### Exercise directions:
Which lines in the records below contain the word "True"? Report each such line in full.

(Beginning of Dataset entries)

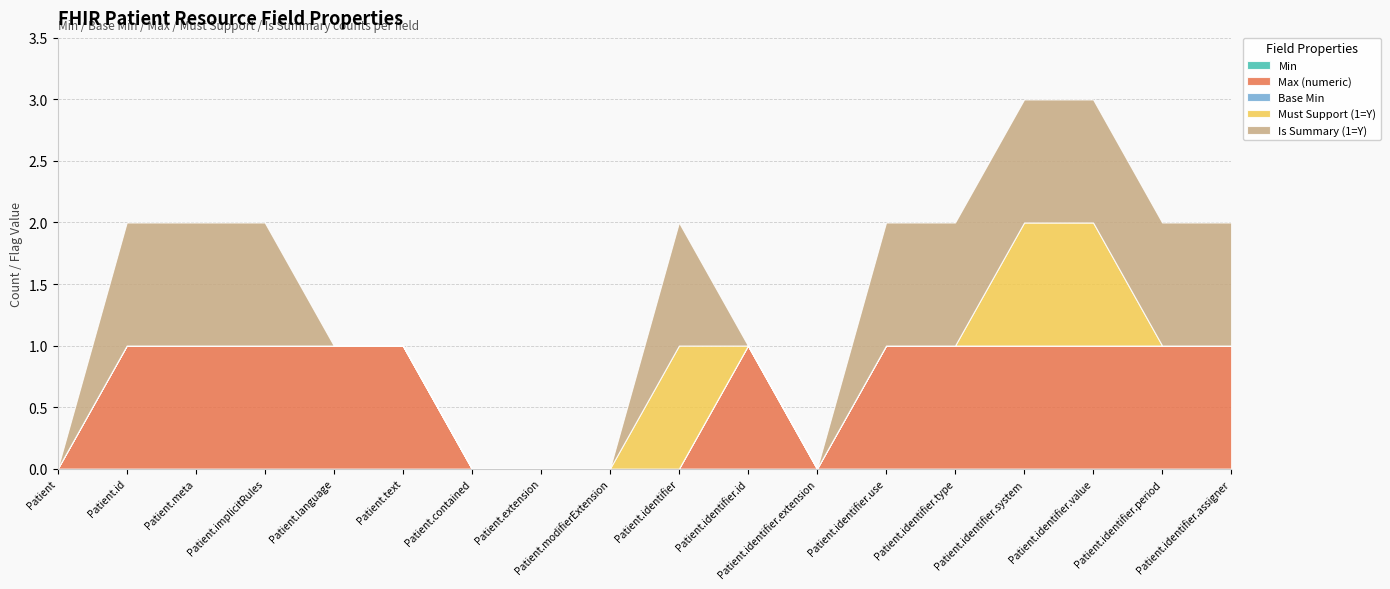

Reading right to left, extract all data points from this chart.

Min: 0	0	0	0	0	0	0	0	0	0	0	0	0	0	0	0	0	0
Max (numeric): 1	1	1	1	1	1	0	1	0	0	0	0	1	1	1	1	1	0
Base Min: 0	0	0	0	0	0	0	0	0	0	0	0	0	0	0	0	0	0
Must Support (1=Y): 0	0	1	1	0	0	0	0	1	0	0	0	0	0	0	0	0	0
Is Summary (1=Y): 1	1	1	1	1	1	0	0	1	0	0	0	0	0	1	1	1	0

(End of Dataset entries)
(Beginning of Dataset entries)

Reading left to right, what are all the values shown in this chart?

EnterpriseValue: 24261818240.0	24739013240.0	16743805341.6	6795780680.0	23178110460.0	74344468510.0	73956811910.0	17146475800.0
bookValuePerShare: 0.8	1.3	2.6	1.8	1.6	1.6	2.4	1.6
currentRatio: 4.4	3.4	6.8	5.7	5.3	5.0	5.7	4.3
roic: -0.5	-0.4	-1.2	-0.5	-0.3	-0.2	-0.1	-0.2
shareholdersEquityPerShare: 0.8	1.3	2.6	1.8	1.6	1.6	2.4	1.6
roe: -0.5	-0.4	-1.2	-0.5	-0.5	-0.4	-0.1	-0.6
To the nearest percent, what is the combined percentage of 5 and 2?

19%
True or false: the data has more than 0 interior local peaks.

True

(End of Dataset entries)

### Output below:
True or false: the data has more than 0 interior local peaks.
True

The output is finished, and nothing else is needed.